» Material shown
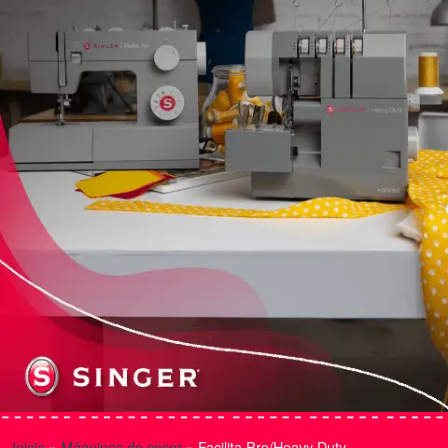
Inicio
»
Máquinas de coser
»
Facilita Pro/Heavy Duty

» Exercise goal
Repeat the lines above word for word, leaving out the picture.

» Solution below
Inicio
»
Máquinas de coser
»
Facilita Pro/Heavy Duty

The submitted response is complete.